Intel to cut 15% jobs, suspend dividend in turnaround push; shares plummet

The results did not rock the broader chip industry.

The symbol for Intel appears on a screen at the Nasdaq MarketSite in New York, Oct. 1, 2019. Intel Corp. Photo: AP

AI powerhouse Nvidia and smaller rival AMD ticked up after hours, underscoring how well-positioned they were to take advantage of the AI boom, and Intel’s relative disadvantage.

“I need less people at headquarters, more people in the field, supporting customers,” CEO Pat Gelsinger told Reuters in an interview, talking about the job cuts. On the dividend suspension, he said: “Our objective is to … pay a competitive dividend over time, but right now, focusing on the balance sheet, deleveraging.”

Intel, which employed 116,500 people as of June 29, excluding some subsidiaries, said the majority of the job cuts would be completed by the end of 2024. In April, it declared a quarterly dividend of 12.5 cents per share.

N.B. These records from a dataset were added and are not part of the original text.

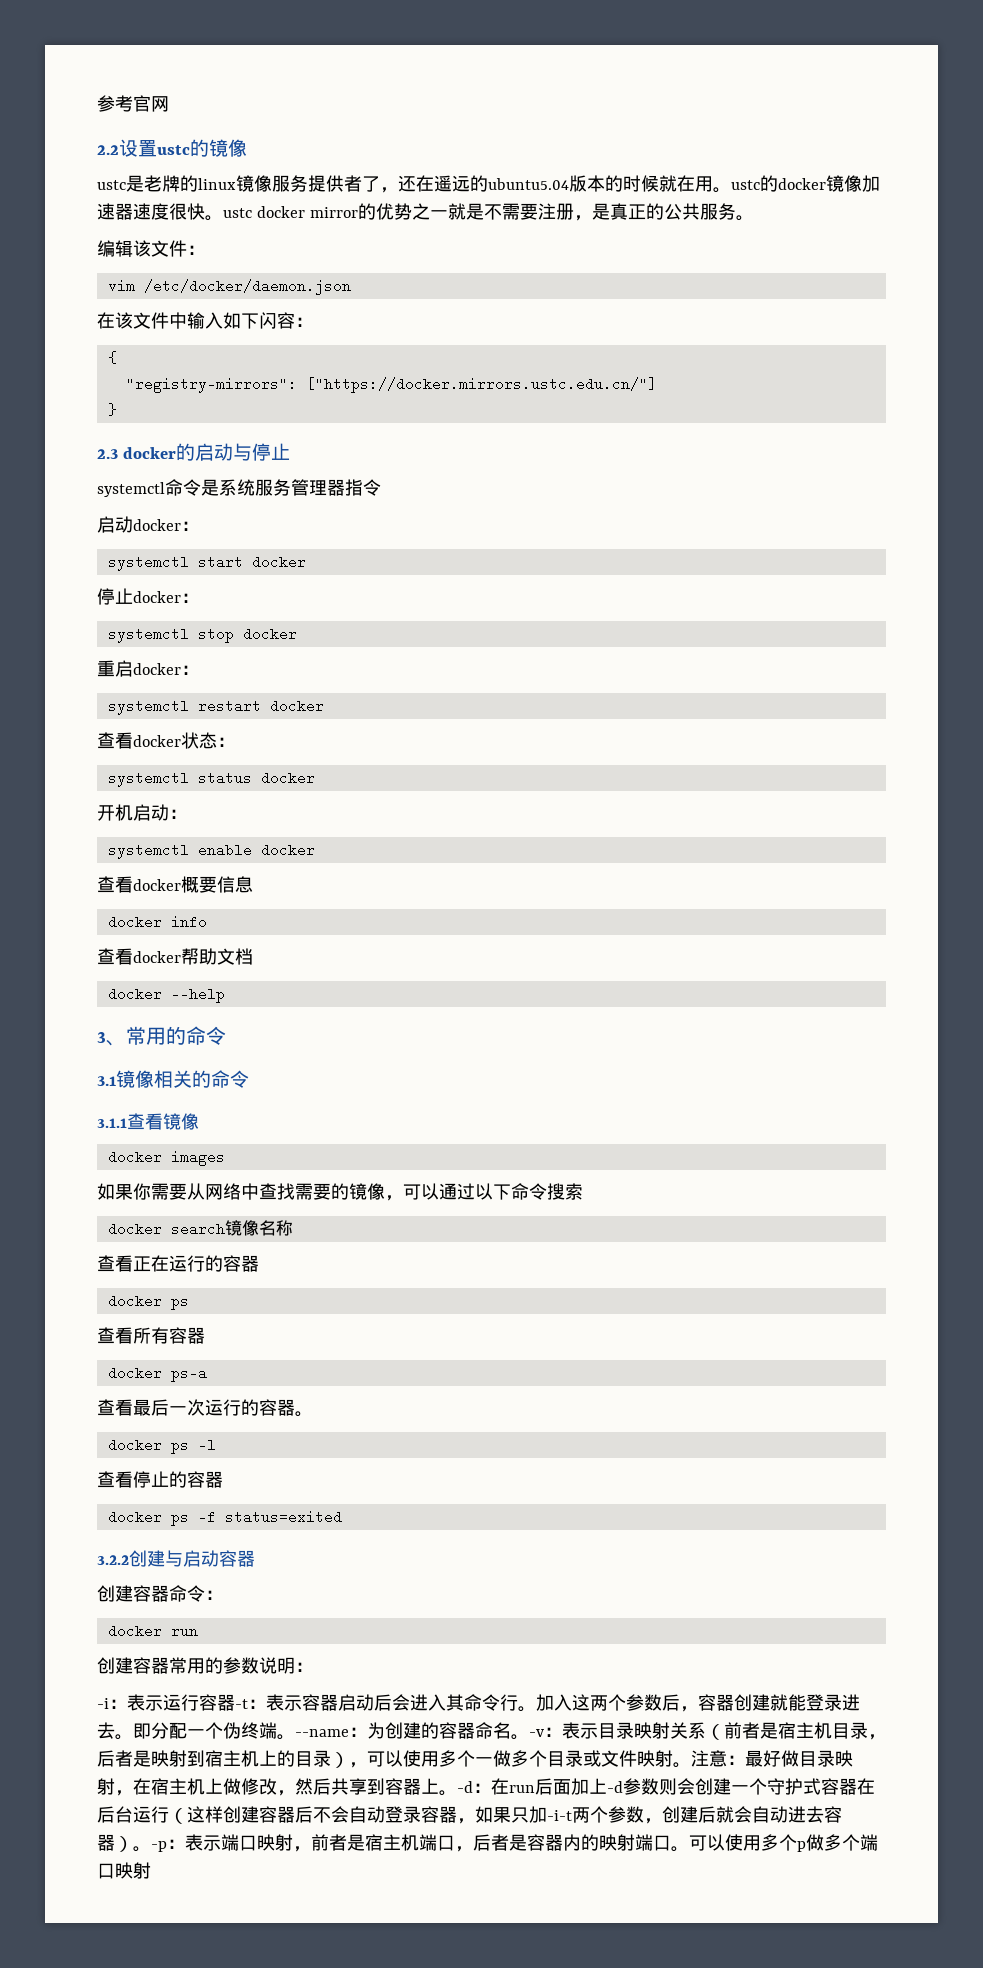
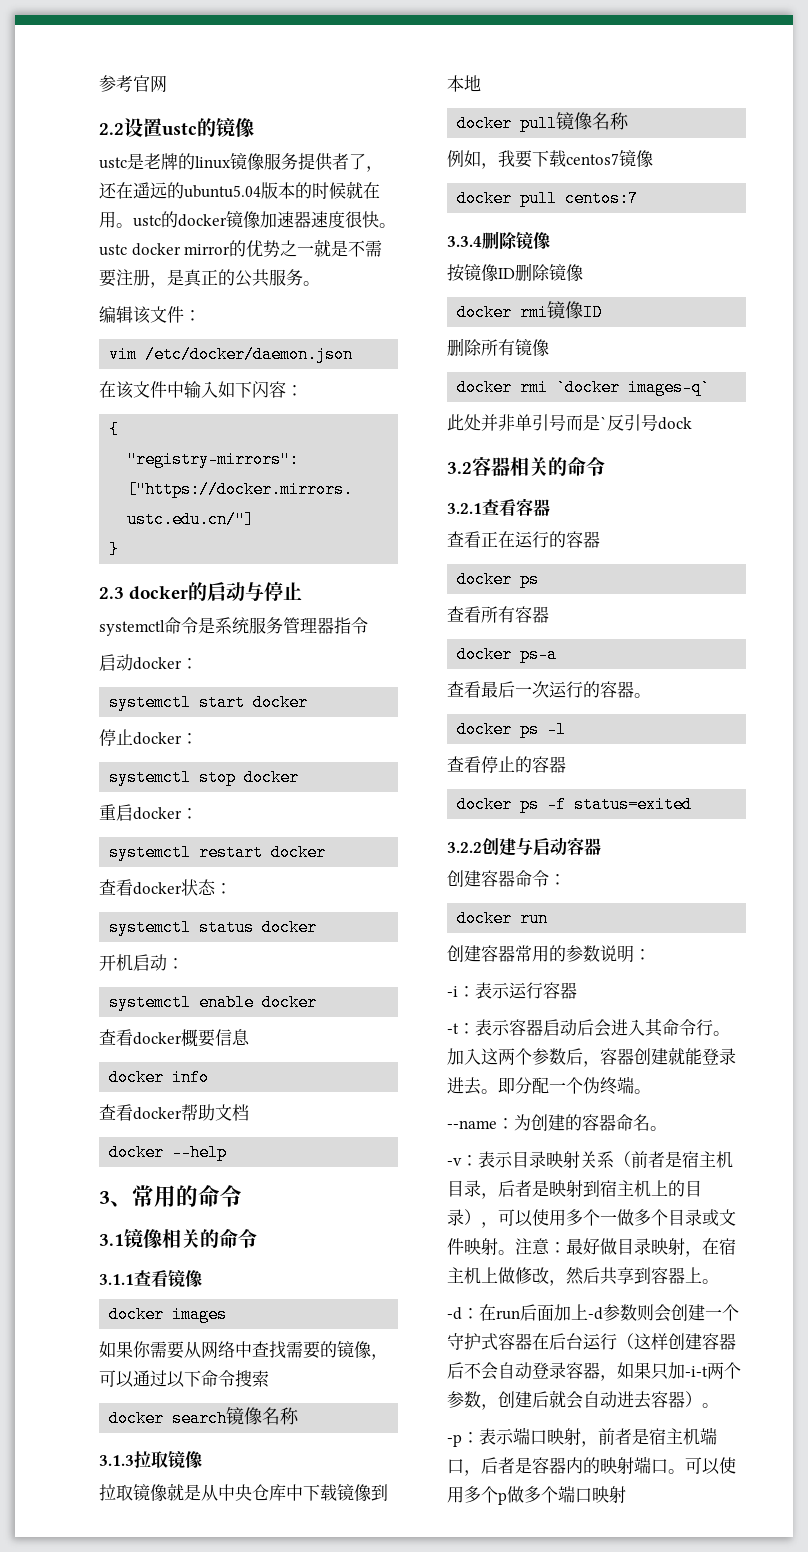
(293, 1228) none -> [99,1451,202,1468] [99,1483,388,1502] [447,75,481,92] [457,112,630,132] [447,149,653,169] [457,190,639,207] [447,231,550,250] [447,263,583,282] [457,301,603,321] [447,338,549,357] [457,379,711,396] [447,414,692,431] [447,457,605,476] [447,498,550,516] // 3.1.3拉取镜像 // 拉取镜像就是从中央仓库中下载镜像到本地 // docker pull镜像名称 // 例如，我要下载centos7镜像 // docker pull centos:7 // 3.3.4删除镜像 // 按镜像ID删除镜像 // docker rmi镜像ID // 删除所有镜像 // docker rmi `docker images-q` // 此处并非单引号而是`反引号dock // 3.2容器相关的命令 // 3.2.1查看容器
(235, 1702) none -> (577, 990) //
(295, 1737) none -> (651, 1091) //
(529, 1737) none -> (667, 1128) //
(457, 1793) none -> (719, 1281) //
(151, 1849) none -> (719, 1405) //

Intel is in the middle of a turnaround plan, focused on developing advanced AI processors and building-out its for-hire manufacturing capabilities, as it aims to recoup the technological edge it lost to Taiwan’s TSMC, the world’s largest contract chip maker.

The push to energise that contract foundry business under Gelsinger has increased Intel’s costs and pressured profit margins. More recently, the chip maker has said it will cut costs.

On Thursday, Intel announced it would cut operating expenses and reduce capital expenditure by more than US$10 billion in 2025, more than it initially planned.

“A US$10 billion cost reduction plan shows that management is willing to take strong and drastic measures to right the ship and fix problems. But we are all asking, ‘is it enough’ and is it a bit of a late reaction considering that CEO Gelsinger has been at the helm for over three years?” said Michael Schulman, chief investment officer of Running Point Capital.

The company had cash and cash equivalents of US$11.29 billion, and total current liabilities of about US$32 billion, as of June 29.

Intel’s lagging position in the market for AI chips has sent its shares down more than 40 per cent so far this year.

For the third quarter, Intel expects revenue of US$12.5 billion to US$13.5 billion, compared with analysts’ average estimate of US$14.35 billion, LSEG data showed. It forecast adjusted gross margin of 38 per cent, well short of market expectations of 45.7 per cent.

Analysts believe Intel’s plan to turn around the foundry business will take years to materialise and expect TSMC to maintain its lead in the coming years, even as Intel has ramped up production of AI chips for personal computers.

The PC chip business grew 9 per cent in the April-June quarter.

“The irony is that … their first AI PC-focused processors are selling much better than expected. The problem is that the costs for those chips are much higher, meaning their profitability on them isn’t great,” said Bob O’Donnell, chief analyst at TECHnalysis Research.

Intel CEO Pat Gelsinger delivers a speech at the Computex forum in Taipei, Taiwan June 4, 2024. Photo: Reuters

“In addition, the data centre decline reinforces the fact that while companies are buying lots of infrastructure for AI, the vast majority is for non-Intel GPUs,” he said, referring to graphic processing units like those sold by Nvidia.

Intel’s data centre business declined 3 per cent in the quarter.

CFO David Zinsner said on a post-earnings call that the chip maker expects weaker consumer and enterprise spending in the current quarter, especially in China.

Export licenses that were revoked in May also hurt Intel’s business in China in the second quarter, he said. Intel said in May its sales there would take a hit after Washington revoked some of the chipmaker’s export licenses for a customer in China.

Intel is also slashing investments.

It expects to cut capital expenses by 17 per cent in 2025 year on year to US$21.5 billion, calculated on the midpoint of a range the chip maker forecast. It expects these costs to stay roughly flat in 2024.